What are some of the resistance you have encountered from users on related to the usage and regular updating MS Project schedules? Thoughts?
A few of the things I’ve heard repeatedly are:
I used to hear a lot about difficulty moving on resource’s remaining work on a task, to another resource, but MSP 2010’s “Team Planner View” provides a wonderful built-in method for handling that.
The Hammock Task isn’t a built in feature in MSP. It can be done using links to schedule task dates, but it isn’t built in.
MSP doesn’t copy custom fields such as Text/Number/etc… fields to it’s baseline. It can be done with additional custom fields though.
Our resources are not used to updating progress this precisely. In the past they could just say, “I’m about half done” or “I need another week”, but PWA wants them to really look at the estimate, the time spent so far, whether they are on track, etc. Of course, this is why we installed Server, not a defect, but that’s been some of the user feedback.
Users also don’t like e-mail alerts, but without them we couldn’t communicate assignments very easily, as we are a global company with resources across many time zones.
What are the consequences of not providing the updates?
The consequences are that the PM has to contact the person to get a status or discuss it in the team meetings, which is what we want to avoid by using Server. Additionally, we want resources to feel that they really own their estimates and the actual effort, and we lose some of that reinforcement if they don’t update actual effort through the system.
What are the consequences for team members not completing their updates? I am finding that if there is no accountability and consequences then they are less inclined to comply. What are your thoughts?
I still have great difficulty in getting work estimates. I have a small group of developers who understand the concept, but everyone else, including my manager (who, amazingly enough, used to be a PM) still want to give me duration-only estimates. As in: (this may take me an hour, but) “give me a week to get it done”. I don’t know how write a dynamic Project plan that will give me accurate forecasted finish dates with no work estimates. Frustrating…..
It sounds like a people want to give themselves a lot of buffer in their estimates. This can be a challenge.
Hi, Jeffrey – it is frustrating, but worse is that I don’t know how to best capture the information in Project. I’ve been using task type=Work for those developers that give me level of effort estimates along with their availability, and I use task type=Duration for everything else. I feel somewhat comfortable with my forecasts for those developers, but how do you forecast a 1 week duration task when a) you don’t know what the real work effort is, and b) you have no confidence the resource won’t ask for another week, or three?
Should I just make every task type=unit?
I should mention (if you couldn’t already guess), we aren’t terribly sophisticated in our processes; no one cares about my Project plan except me and my staff (and only ’cause I make them). And I’m self-taught, although I devoured Dynamic Scheduling by Eric Uttewaal.
Thanks for listening (I don’t think you can actually help me unless you have a gun I can borrow).
“What are the consequences for team members not completing their updates?” There are no real consequences.

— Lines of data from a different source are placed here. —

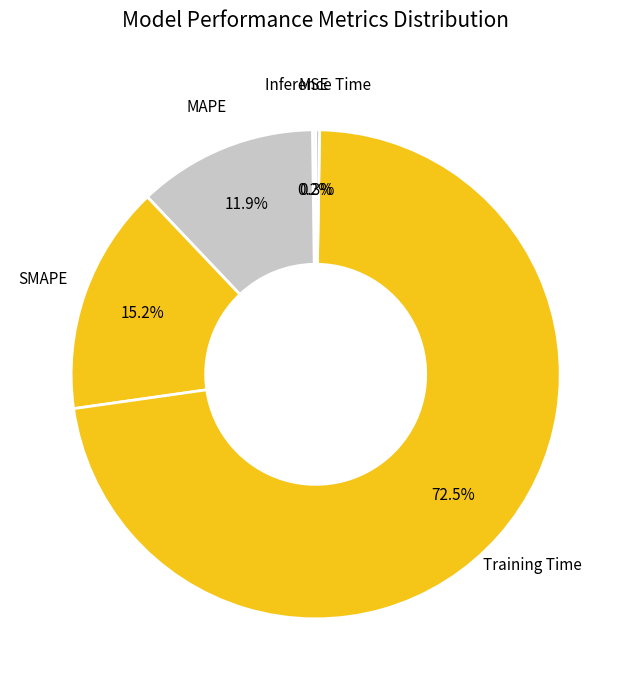

Which category accounts for the majority?

Training Time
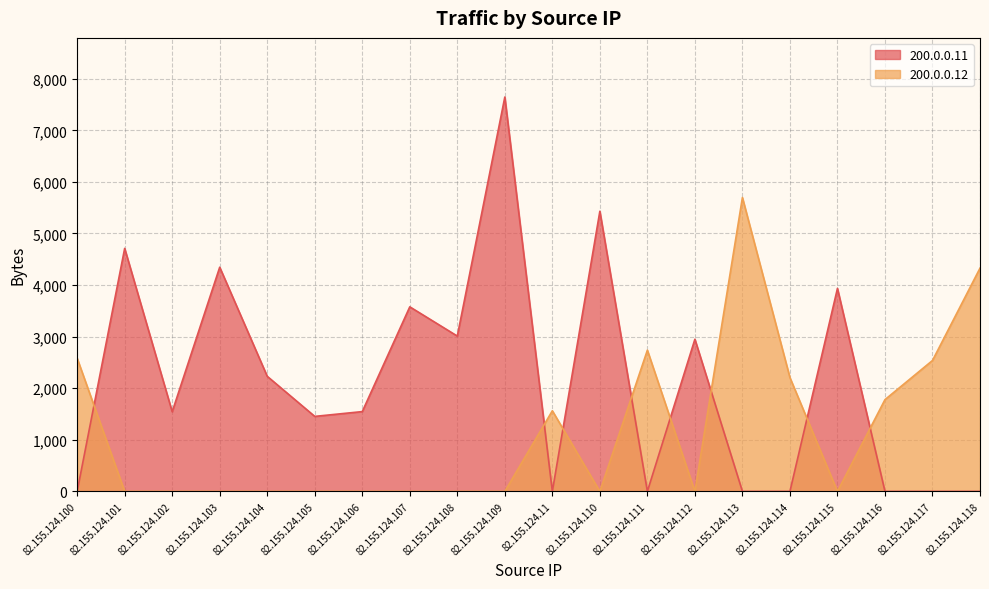

Is it true that 200.0.0.12 equals 2757 at 82.155.124.104?

False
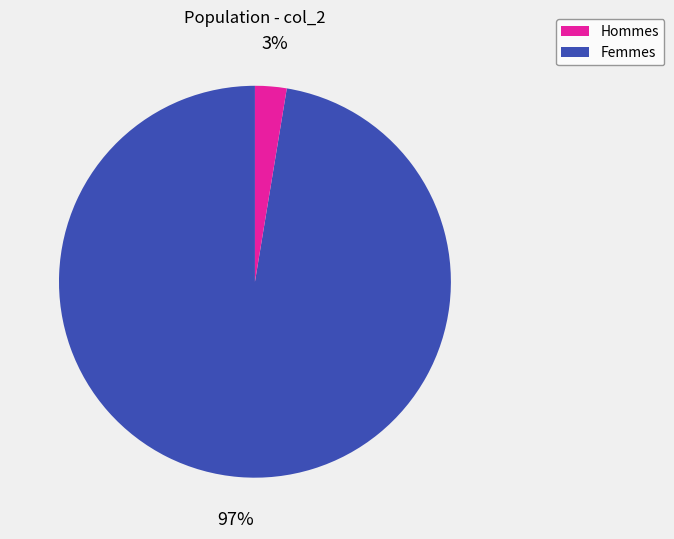

Is there any slice that represents more than half of the pie?

Yes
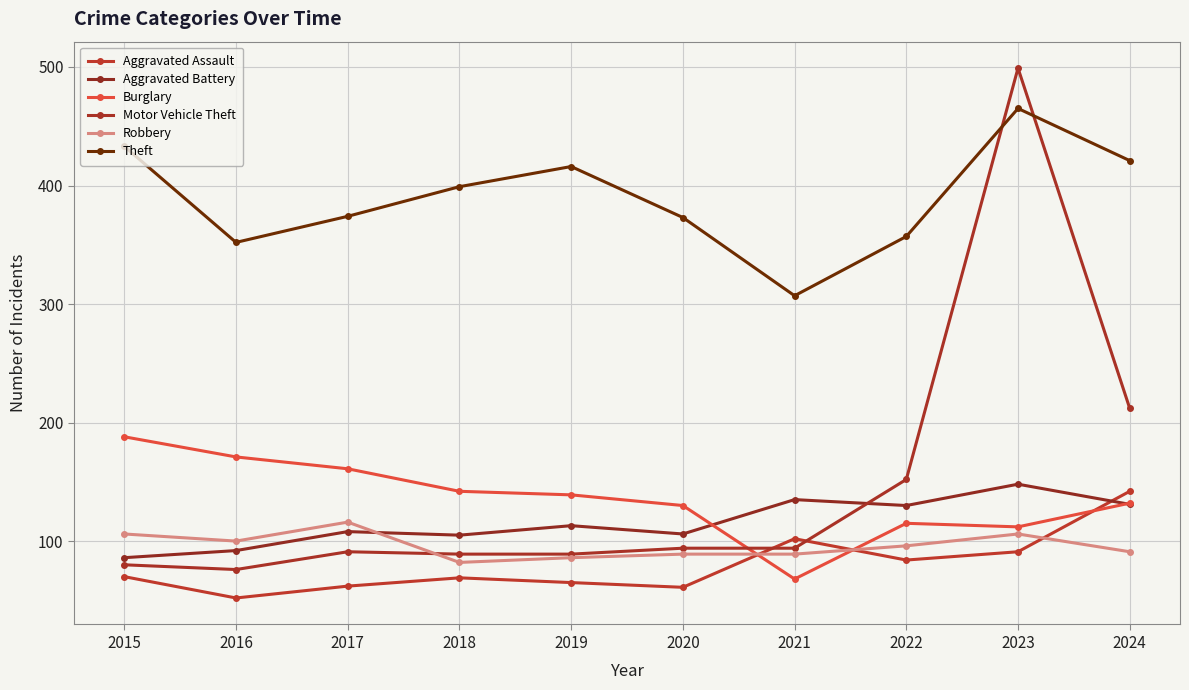

Between 2022 and 2018, which is larger?

2022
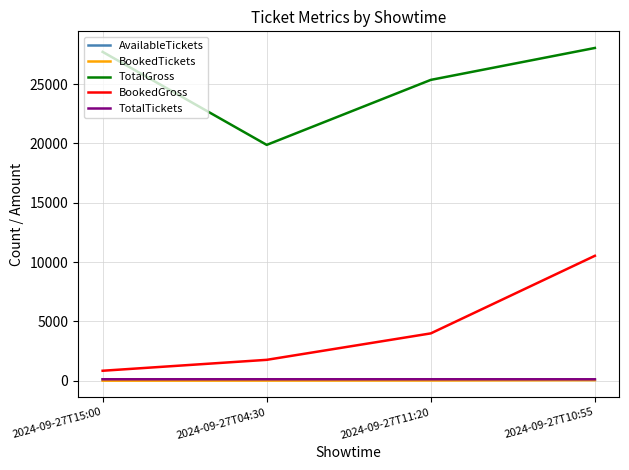

What is the minimum value for BookedGross?

840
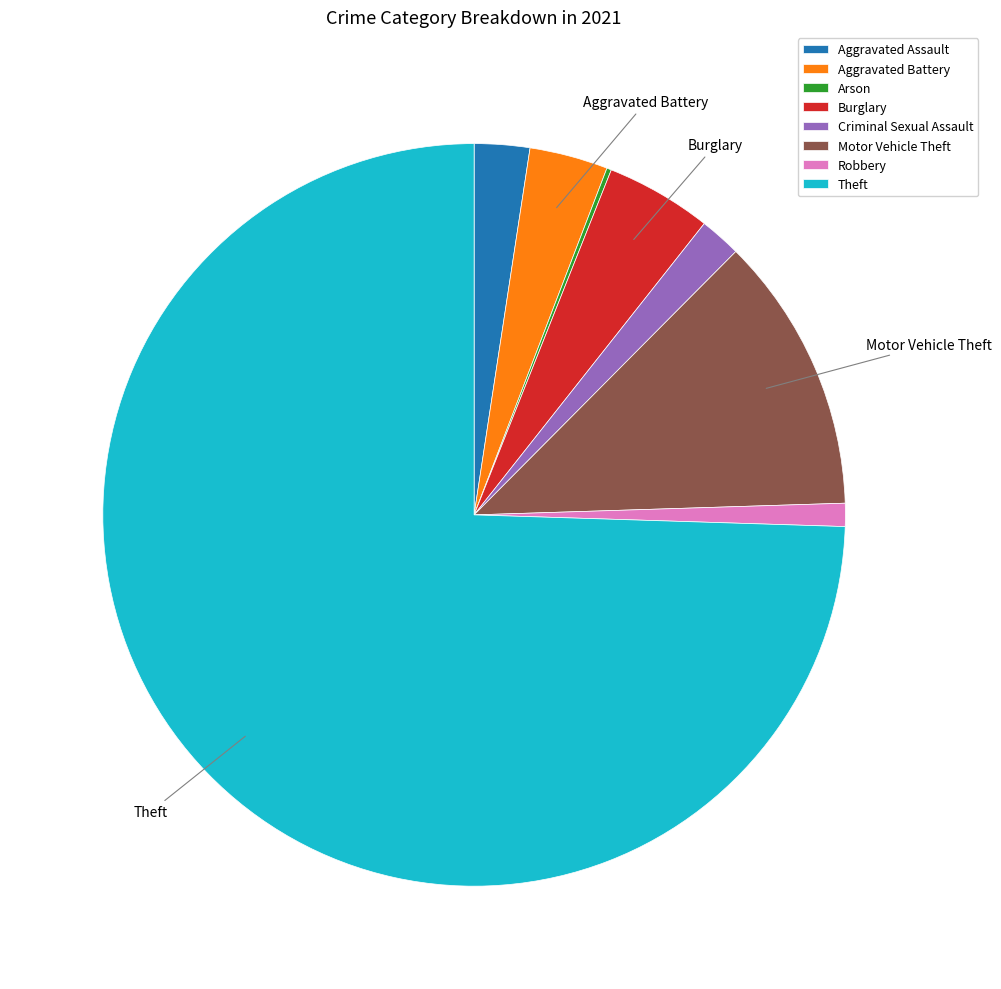

Do Motor Vehicle Theft and Burglary together represent more than half of the pie?

No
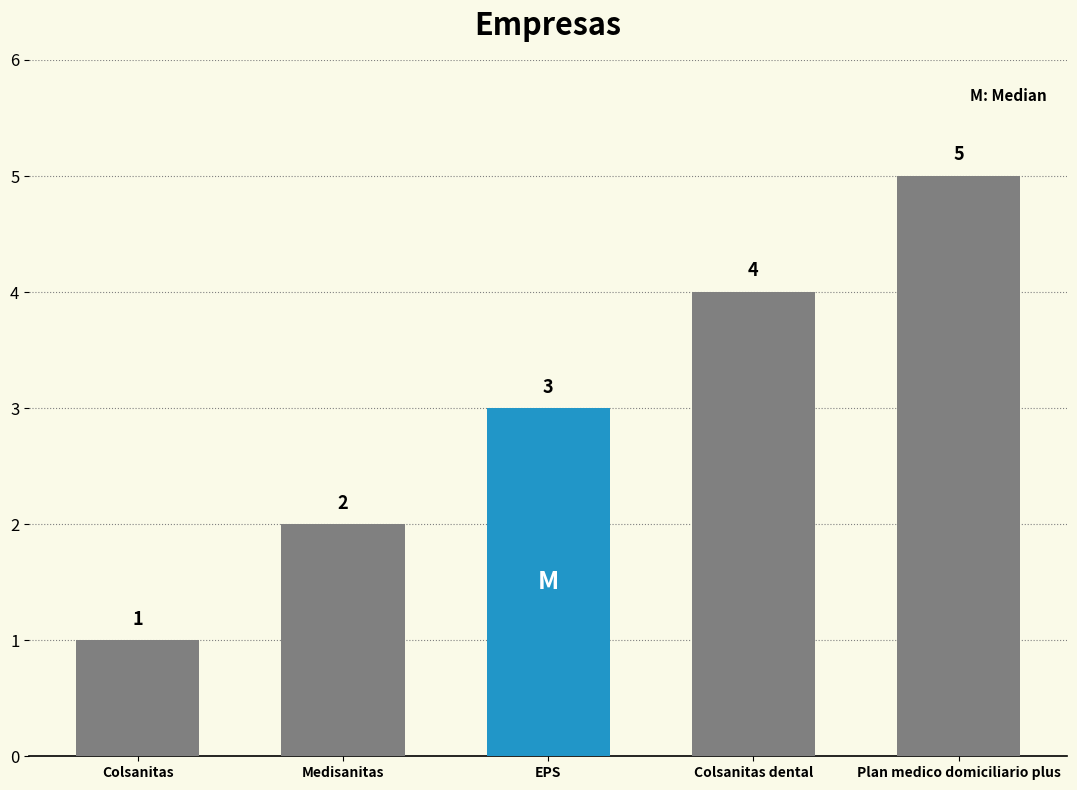

True or false: the data shows 4 at Colsanitas dental.

True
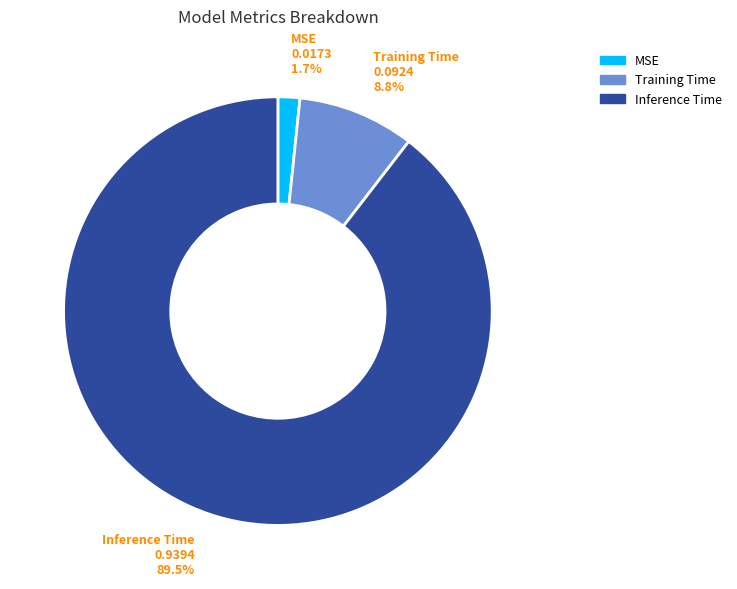

Which slice is the smallest?

MSE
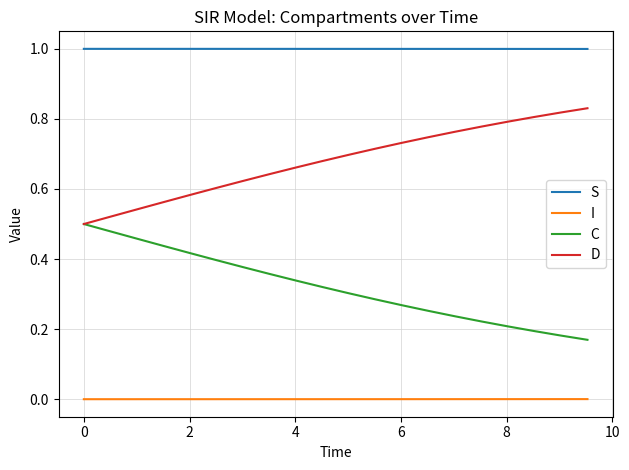

Which series has the largest total across all categories?

S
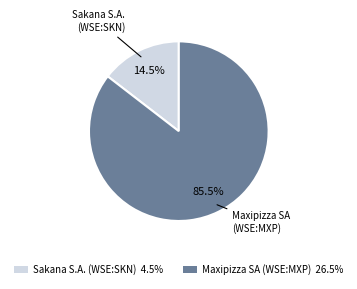

Which slice is the smallest?

Sakana S.A. (WSE:SKN)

If the PM is of a certain personality type, he or she might call out the behavior in the context of a team meeting, but that does not always happen.
Our company has not mandated the updates because we already have so many disparate systems with which employees are expected to interact. Various engineering supervisors have different attitudes about what their people should have to do. PWA updates would certainly help the PM out, but they are not critical, since the PM can still do the updates just as before Server came along.
Sarah, we have faced the same problems. Estimation is a skill that people have to work to improve, regardless of the units they use to express the estimate. We standardized on Fixed Work, Effort Driven because it allowed us to all speak in the same terms, but there’s nothing magically better about this method. I do like it because there is a nice correspondence between the estimated and the actual work. It seems to convey more task ownership when I can see my original estimate and the actual time it took me, right there. If I say “give me a week”, I’ll know if I miss the end date, but I’ll learn nothing about why.
Anyway, don’t give up!
It all comes down to PMs, leads, managers, & etc. resisting taking the tinme to plan and status and re-plan properly. Scheduling is a discipline, and it takes discipline to plan and manage a successful project.
MS Project cannot solve this problem, it is just a tool.